As we previously reported, on October 6, 2017, Amgen and Genentech filed separate lawsuits regarding Amgen’s bevacizumab biosimilar (MVASI®), with Amgen filing for declaratory judgment in C.D. Cal. of non-infringement, invalidity, and unenforceability of 27 patents, and Genentech filing a complaint for infringement of 24 patents in Delaware and a second complaint in Delaware for infringement of 25 patents. Subsequently, Genentech filed a motion to dismiss Amgen’s DJ complaint, while Amgen moved to transfer the Delaware actions to California.
On January 11, 2018, Judge George Wu of the Central District of California, issued a Tentative Ruling on Defendant Genentech, Inc.’s motion to dismiss Amgen’s DJ Complaint. In the Tentative Ruling, Judge Wu held that “pursuant to the discretion provided by the Declaratory Judgment Act” the court would grant the motion and decline jurisdiction over Amgen’s declaratory judgment action, but stayed its decision pending Judge Sleet’s determination of Amgen’s motion to transfer Genentech’s suit in Delaware to the Central District of California.
In the Tentative Ruling, which has been entered on the docket, Judge Wu discussed the language in the BPCIA, the parties’ exchanges during the patent dance, and the Supreme Court’s ruling in Sandoz Inc. v.
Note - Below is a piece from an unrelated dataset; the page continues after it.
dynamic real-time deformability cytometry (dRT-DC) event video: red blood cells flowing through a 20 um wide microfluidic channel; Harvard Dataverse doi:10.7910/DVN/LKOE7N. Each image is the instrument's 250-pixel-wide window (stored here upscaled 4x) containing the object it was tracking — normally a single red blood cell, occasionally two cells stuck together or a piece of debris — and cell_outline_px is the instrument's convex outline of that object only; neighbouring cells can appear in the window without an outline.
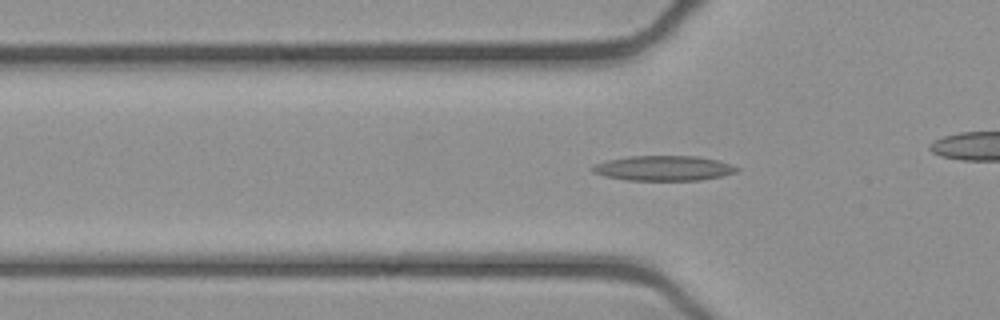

Amgen, 137 S.Ct. 1664, 1670 (2017). Judge Wu concluded that “[t]he BPCIA is thus structured so that after the applicant provides notice of commercial marketing, either party can bring suit with respect to any of the leftover patents that were not selected for litigation through the parties’ exchanges and negotiations”, but not the patents that were to be litigated in a “first phase” litigation. Ruling at 4-5. Thus, Judge Wu rejected “Amgen’s argument that it was entitled to bring suit after providing its notice [of commercial marketing] but before completing the rest of the BPCIA’s patent list exchange steps.” Id. at 5. The Court also recognized that “for all intents and purposes” Genentech had filed the “litigation contemplated by the BPCIA in the District of Delaware” that concerned many of the same patents. Id. Therefore, dismissing the Amgen DJ action would “avoid significantly duplicative litigation.” Id. The court stayed issuance of a final order on dismissing Amgen’s DJ complaint pending a determination on the motion to transfer the Delaware case to the Central District of California, and stated that if the case was transferred to California, “some of the Court’s concerns [about hearing Amgen’s DJ case] would be ameliorated.” Id.
Yesterday, Amgen filed a supplemental brief to address whether an applicant may seek declaratory relief pursuant to § 262(l)(9)(A) upon providing its notice of commercial marketing, under the holding in Sandoz and the text of the BPCIA. Amgen argues that its DJ complaint is properly before the Court under Sandoz and that the statutory text of the BPCIA further supports its DJ action.